**TEXTO PARA LEITURA:**
▶

BC cortar juro para se antecipar a crise externa pode dar errado, como em 2011, diz Itaú
SÃO PAULO, SP (FOLHAPRESS) - Os problemas no sistema bancário americano e a possibilidade de o banco central dos EUA suspender o processo de alta de juros por lá ainda não justificam um corte na taxa básica no Brasil. Essa é a avaliação do economista-chefe do Itaú Unibanco, Mario Mesquita.
Ele lembra que em 2011 o Banco Central do Brasil tentou se antecipar a um suposto problema no sistema financeiro na Europa e deu um cavalo de pau na política monetária: cortou os juros cerca de 45 dias após anunciar um aumento da taxa básica.
O resultado, no entanto, foi o aumento da inflação, o que fez com o BC tivesse de subir a taxa a níveis ainda mais elevados posteriormente.
"A gente ainda tem inflação elevada, expectativas bem distantes da meta. Cortar os juros agora no curto prazo seria arriscado, com bastante chance de dar errado. Quando em 2011 o Banco Central buscou se antecipar ao choque negativo colocando em segundo plano a meta de inflação, deu bastante errado", afirmou Mesquita.

◀

(Itens de dados)
▶

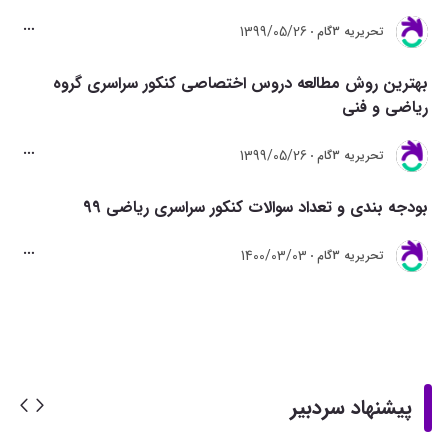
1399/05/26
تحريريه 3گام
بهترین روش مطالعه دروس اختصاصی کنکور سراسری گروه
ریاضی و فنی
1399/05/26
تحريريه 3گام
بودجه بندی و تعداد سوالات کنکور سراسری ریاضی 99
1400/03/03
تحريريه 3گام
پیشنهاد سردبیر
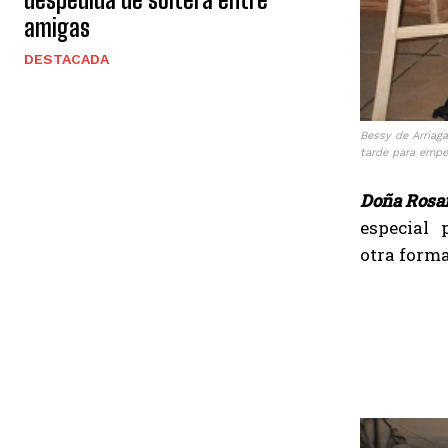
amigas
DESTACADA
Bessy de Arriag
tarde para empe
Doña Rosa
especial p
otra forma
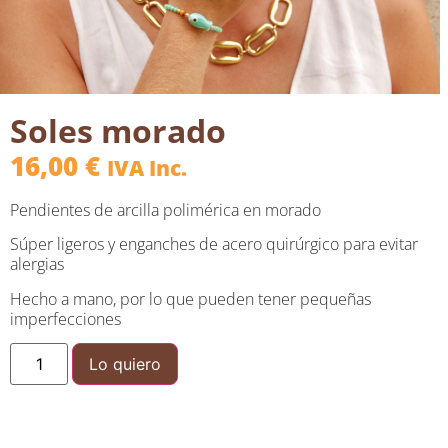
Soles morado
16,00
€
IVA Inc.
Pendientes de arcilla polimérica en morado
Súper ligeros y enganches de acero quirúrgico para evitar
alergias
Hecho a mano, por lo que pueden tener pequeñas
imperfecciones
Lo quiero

◀

**TAREFAS PROPOSTAS:**
A: Liste todos os países e regiões citados pelo nome no texto sobre juros.
B: Repita o trecho do texto sobre juros que começa nas palavras "BC cortar juro" e para depois de "mais elevados posteriormente.".
C: Escreva a sequência do texto sobre juros a partir da última frase apresentada.
Os dados são um material separado do texto sobre juros.

**RESPOSTAS POR TAREFA:**
A: EUA, Brasil, Europa

B:
BC cortar juro para se antecipar a crise externa pode dar errado, como em 2011, diz Itaú
SÃO PAULO, SP (FOLHAPRESS) - Os problemas no sistema bancário americano e a possibilidade de o banco central dos EUA suspender o processo de alta de juros por lá ainda não justificam um corte na taxa básica no Brasil. Essa é a avaliação do economista-chefe do Itaú Unibanco, Mario Mesquita.
Ele lembra que em 2011 o Banco Central do Brasil tentou se antecipar a um suposto problema no sistema financeiro na Europa e deu um cavalo de pau na política monetária: cortou os juros cerca de 45 dias após anunciar um aumento da taxa básica.
O resultado, no entanto, foi o aumento da inflação, o que fez com o BC tivesse de subir a taxa a níveis ainda mais elevados posteriormente.

C:
Ele diz que uma parada no processo de alta de juros nos EUA, ou um aumento menor que o projetado anteriormente, não são suficientes para mudar o cenário da política monetária no Brasil, embora sejam fatores que devem entrar no modelo de projeção do BC, para avaliação do impacto para a inflação.
O Itaú avalia que o cenário mais provável é um aumento de 0,25 ponto percentual nos juros dos EUA na próxima semana, embora não esteja descartada a possibilidade de uma pausa no aperto monetário caso a crise bancária se mostre mais grave nos próximos dias. O banco projeta que a taxa passe do teto de 4,75% para 5,75% neste ano, sem cortes antes de 2024.
O cenário de crédito no Brasil também não justificaria um corte de juros por aqui neste momento. Mesquita disse não ver um cenário de crise de crédito aqui, mas uma desaceleração dos empréstimos normal em momentos de alta de juros. A inadimplência das pessoas físicas também dá sinais de melhora.
Somente se episódios recentes, como a crise da Lojas Americanas, intensificarem a desaceleração do crédito, pode haver alguma mudança na perspectiva para a inflação e para a política monetária. Em sua avaliação, isso é mais um risco do que algo concreto neste momento.
O economista fez uma avaliação positiva da gestão Fernando Haddad nestes quase 90 dias à frente do Ministério da Fazenda.
Disse que o ministro é muito aberto ao diálogo com a sociedade, teve uma vitória importante na discussão que resultou na reoneração parcial dos combustíveis e agora vai travar uma ofensiva de convencimento quando anunciar o novo arcabouço fiscal.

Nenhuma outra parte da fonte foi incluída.